You are viewing a plain text version of this content. The canonical link for it is here.
Posted to solr-user@lucene.apache.org by Israel Ekpo <is...@gmail.com> on 2009/10/30 18:04:56 UTC

Re: adding and updating a lot of document to Solr, metadata extraction etc

On Fri, Oct 30, 2009 at 11:23 AM, Eugene Dzhurinsky <bo...@redwerk.com>wrote:

> Hi there!
>
> We are trying to evaluate Apache Solr for our custom search implementation,
> which
> includes the following requirements:
>
> - ability to add/update/delete a lot of documents at once
>
> - ability to iterate over all documents, returned in search, as Lucene does
>  provide within a HitCollector instance.

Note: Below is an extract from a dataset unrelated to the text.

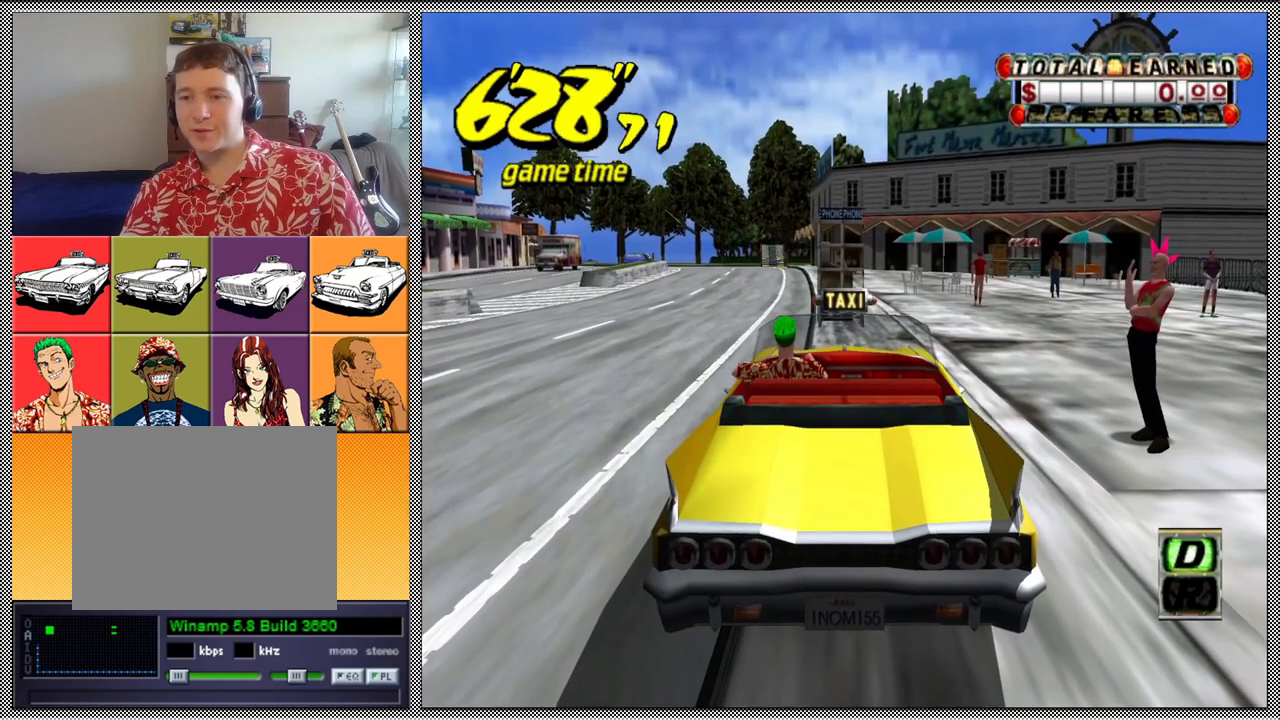
{"buttons": [], "left_stick": "center", "right_stick": "center", "events": []}
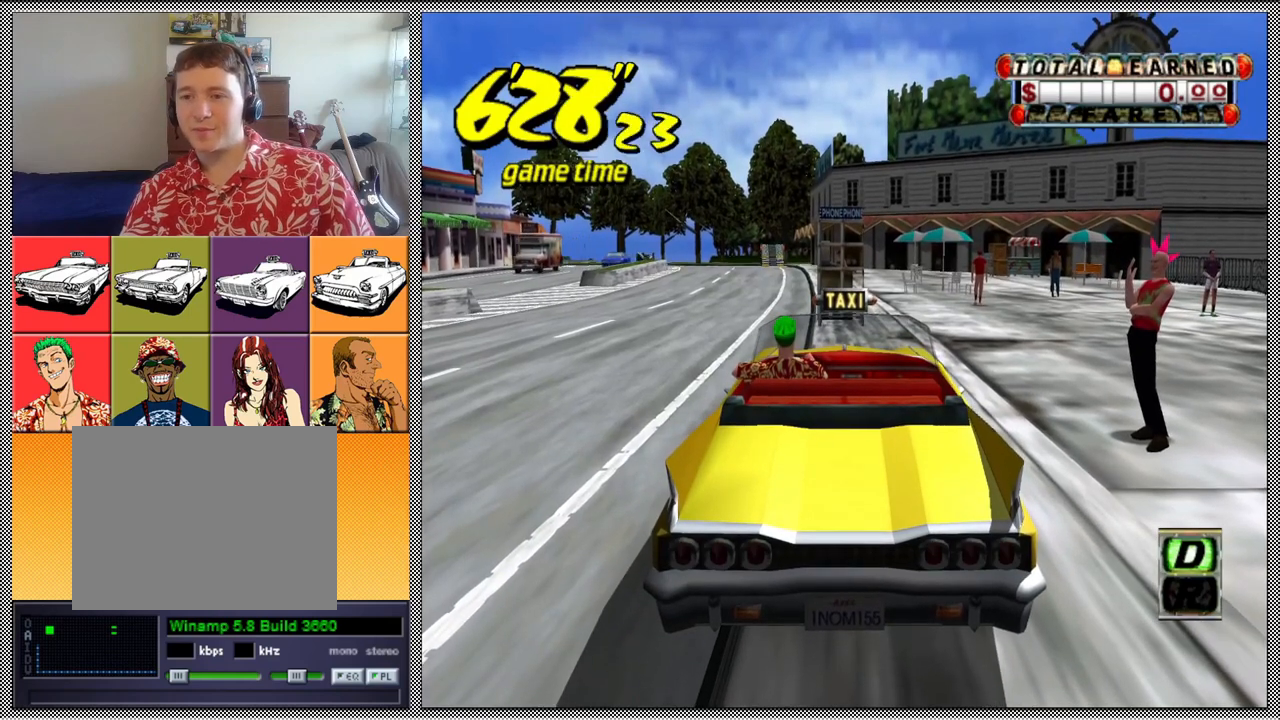
{"buttons": [], "left_stick": "center", "right_stick": "center", "events": []}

We would need to extract and
>  aggregate various fields, stored in index, to group results and aggregate
> them
>  in some way.
>
> After reading the tutorial I've realized that adding and removal of
> documents
> is performed through passing an XML file to controller in POST request.
> However our XML files may be very, very large - so I hope there is some
> another option to avoid interaction through HTTP protocol.
>
> Also I did not find any way in the tutorial to access the search results
> with
> all fields to be processed by our application.
>
> I think I simply did not read the documentation well or missed some point,
> so
> can somebody please point me to the articles, which may explain basics of
> how
> to achieve my goals?
>
> Thank you very much in advance!
>
> --
> Eugene N Dzhurinsky
>

Hi Eugene

Solr has an embedded version but you are encouraged to use the standard web
service interfaces.

Also, the Solr 1.4 white paper just recently released talks about the the
Streaming Updates Solr Server which according to the white paper can index
documents at an incredibly lightening speed of up to 25K documents per
second.

The white paper can be downloaded here

http://www.lucidimagination.com/whitepaper/whats-new-in-solr-1-4

Info about Streaming Update Solr Server is available here

http://lucene.apache.org/solr/api/org/apache/solr/client/solrj/impl/StreamingUpdateSolrServer.html

If you are still interested in the Embedded version to avoid the HTTP
version you can check out the following links

http://wiki.apache.org/solr/EmbeddedSolr

http://lucene.apache.org/solr/api/org/apache/solr/client/solrj/embedded/EmbeddedSolrServer.html

I hope this helps.

-- 
"Good Enough" is not good enough.
To give anything less than your best is to sacrifice the gift.
Quality First. Measure Twice. Cut Once.